Texto fornecido
┄┄┄┄┄┄┄┄┄┄

O crime de Luana não foi um episódio isolado.
Na quarta-feira (11), em Capixaba, outro município acreano, a 77 km de Rio Branco, Auriscléia também teve sua vida brutalmente interrompida. Ela foi morta com golpes de terçado na zona rural da cidade. O autor do crime? Seu ex-companheiro, Natalino Santiago, com quem ela viveu por seis anos. Além de Auriscléia, o filho do casal, de apenas oito anos, também foi ferido na tentativa desesperada de defender a mãe. O agressor segue foragido.

“Não podemos mais naturalizar”: alerta das autoridades
Diante da sequência de feminicídios, a procuradora de Justiça Patrícia Rêgo faz um alerta duro, mas necessário: “O sinal de alerta tem que estar sempre ligado aqui no Acre e no país. O feminicídio é um crime que dá sinais. Não é um surto, não é um ato de impulso. São mulheres que já vinham sendo ameaçadas, perseguidas, agredidas”, afirmou a procuradora.

┄┄┄┄┄┄┄┄┄┄

(Dados extraídos de uma coleção)

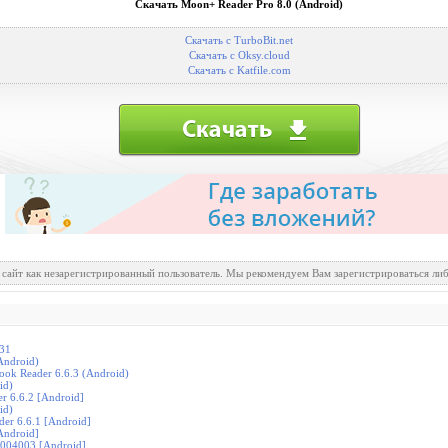
Скачать Moon+ Reader Pro 8.0 (Android)
Скачать с TurboBit.net
Скачать с Oksy.cloud
Скачать с Katfile.com
 сайт как незарегистрированный пользователь. Мы рекомендуем Вам зарегистрироваться либ
.31
Android)
Book Reader 6.6.3 (Android)
id)
er 6.6.2 [Android]
id)
der 6.6.1 [Android]
Android]
6004003 [Android]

┄┄┄┄┄┄┄┄┄┄

Tarefa A
As afirmações abaixo estão de acordo com a reportagem sobre os feminicídios no Acre? Responda sim ou não a cada uma e cite, entre aspas, as palavras da reportagem que decidem a resposta.
(i) Capixaba fica a 77 km de Rio Branco.
(ii) O autor do crime contra Auriscléia foi preso.
(iii) A procuradora Patrícia Rêgo descreve o feminicídio como um ato de impulso.
Tarefa B
Prolongue a reportagem sobre os feminicídios no Acre a partir do ponto em que ela termina.
As entradas foram tiradas de outra fonte.

Resposta A
(i) Sim: "a 77 km de Rio Branco".
(ii) Não: "O agressor segue foragido."
(iii) Não: "Não é um surto, não é um ato de impulso."

Resposta B
Segundo Patrícia, o Acre contabiliza quatro feminicídios somente nos primeiros meses de 2025: um em Mâncio Lima (Graziely Lima de Oliveira, de 19 anos), um em Rio Branco (Janice da Rocha Lima,de 40 anos), um em Capixaba (Auriscléia Lima do Nascimento, de 25 anos) e agora o de Senador Guiomard (Luana da Conceição do Rosário, de 45 anos). “Nós estamos apenas na metade do ano. Isso mostra que, apesar de termos reduzido os índices nos últimos anos, ainda falhamos como Estado e como sociedade”, reforçou.
No caso de Luana, por exemplo, existia um histórico de violência. Ela chegou a registrar um boletim de ocorrência em 2023 e solicitou medida protetiva contra o agressor, que estava em vigor até hoje. “Ela buscou ajuda, fez o que estava ao alcance dela, mas infelizmente, mesmo com a medida em vigor, a tragédia aconteceu”, lamenta a procuradora.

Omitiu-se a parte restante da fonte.